If you have permit-required confined spaces, be sure to follow all of your procedures, including the completion of the permit application, air monitoring, and any special precautions that will help reduce or eliminate the hazard(s). People are killed every year making confined space entries just by getting complacent or comfortable and taking the shortcut. Don’t become that statistic! Make the choice to do it right every time.

Know your definitions

For starters, there must be a consistent definition of terms so everyone understands where special precautions are needed. A simple “confined space” must meet three criteria:

1) limited means of egress (one way in, same way back out);

2) not designed for continuous occupancy (no HVAC, lighting, and such); and,

3) space large enough for a body to fit in it to perform work.

Once a “confined space” is identified through these criteria, an employer must determine whether the space meets the criteria for being “permit-required.” A “permit-required confined space” must:

  • meet the definition of a confined space, then
  • contain or have potential to contain a hazardous atmosphere, OR
  • contain or have potential to contain an engulfment or entrapment hazard, OR
  • contain physical hazards, OR
  • other serious safety and/or health hazard not in any of the three above.

A confined space, then, becomes a permit-required space when a serious or life-threatening hazard exists in addition to the “confined” space itself. This requires special precautions and additional attention to ensure entrants are aware of and protected from the increased hazard(s).

Bottom line: If your space has either real or potential hazardous atmospheres (oxygen deficient, oxygen enriched, presence of toxic vapors/fumes, presence of explosive vapors/fumes), being engulfed by material, physical hazards (unguarded moving machinery, narrowing passages in ductwork, excessive heat, excessive noise, to name a few), or other hazards that pose a serious threat, you must take additional steps to ensure no one is injured or killed.

Text data taken from the page.

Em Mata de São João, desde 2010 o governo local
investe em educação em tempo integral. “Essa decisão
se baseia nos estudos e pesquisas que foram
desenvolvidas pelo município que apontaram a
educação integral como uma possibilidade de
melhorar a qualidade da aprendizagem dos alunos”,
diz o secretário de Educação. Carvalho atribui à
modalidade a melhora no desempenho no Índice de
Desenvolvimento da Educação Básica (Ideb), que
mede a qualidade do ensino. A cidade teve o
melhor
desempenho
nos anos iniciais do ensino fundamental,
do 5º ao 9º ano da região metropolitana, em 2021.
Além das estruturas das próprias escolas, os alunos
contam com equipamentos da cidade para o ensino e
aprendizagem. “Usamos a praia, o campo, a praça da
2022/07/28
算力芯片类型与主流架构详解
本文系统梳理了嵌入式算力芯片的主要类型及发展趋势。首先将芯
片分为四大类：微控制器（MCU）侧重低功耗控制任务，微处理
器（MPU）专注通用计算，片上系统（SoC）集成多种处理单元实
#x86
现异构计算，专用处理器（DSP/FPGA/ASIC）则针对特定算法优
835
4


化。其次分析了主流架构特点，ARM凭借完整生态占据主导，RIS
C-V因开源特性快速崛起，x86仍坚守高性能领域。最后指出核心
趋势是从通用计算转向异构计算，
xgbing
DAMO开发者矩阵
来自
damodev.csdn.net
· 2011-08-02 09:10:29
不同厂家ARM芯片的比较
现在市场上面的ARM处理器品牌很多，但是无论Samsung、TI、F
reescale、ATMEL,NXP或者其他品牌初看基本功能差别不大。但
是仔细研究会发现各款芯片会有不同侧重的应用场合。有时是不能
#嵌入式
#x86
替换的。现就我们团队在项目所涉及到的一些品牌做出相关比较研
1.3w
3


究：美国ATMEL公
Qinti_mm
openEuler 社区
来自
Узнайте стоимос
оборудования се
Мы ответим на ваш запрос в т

ACTIVITY 1.
Answer these questions about the confined space safety text:
(a) What does the first paragraph say gets people killed on confined space entries every year?
(b) What is the third criterion a simple confined space must meet?
(c) Which physical hazards does the "Bottom line" paragraph list?
ACTIVITY 2.
Carry on the confined space safety text, starting after its last sentence.

EXPECTED OUTPUT 1.
(a) Getting complacent or comfortable and taking the shortcut.
(b) It must be a space large enough for a body to fit in it to perform work.
(c) Unguarded moving machinery, narrowing passages in ductwork, excessive heat, and excessive noise.

EXPECTED OUTPUT 2.
Test before entering

The most important step is testing the atmosphere — the air quality in the space where work will be performed. Many air monitors now test up to four gases simultaneously. If your monitor does not, then the first check is the oxygen level. Don’t forget — this check is done BEFORE you enter the space. Be sure to check all levels where work is to be done for various hazards. For example, many flammable gases are lighter than air and will be near the top or ceiling of the space. Carbon monoxide will remain close to the area where it is released, and hydrogen sulfide is heavier than air and will sink to the low places. Any of these can be deadly, so check each area prior to going in.

Training requirements

Entrants, those that will actually have direct exposure to the hazards identified in the permit-required space, must have additional training and knowledge to perform work in that space. Entrants must know the hazards to be encountered and what type of personal protective equipment will be necessary for the task. They certainly must have knowledge of the task to be performed and the amount of time expected for the task to take. And, the entrants must know what special precautions, if any, must be taken to reduce or eliminate their exposure to the life-threatening hazards.

For example, does the space require purging or ventilating prior to entry? Is lockout required of electrical, pneumatic, hydraulic, chemical, or other forms of energy? Are there physical hazards that can be addressed, such as high heat, high-level noise, or unguarded moving machinery? And, once these special precautions are taken, can the permit-required space be re-classified? In other words, by performing the special precautions, has the entrant eliminated the life-threatening hazard that made it a permit-required space in the first place?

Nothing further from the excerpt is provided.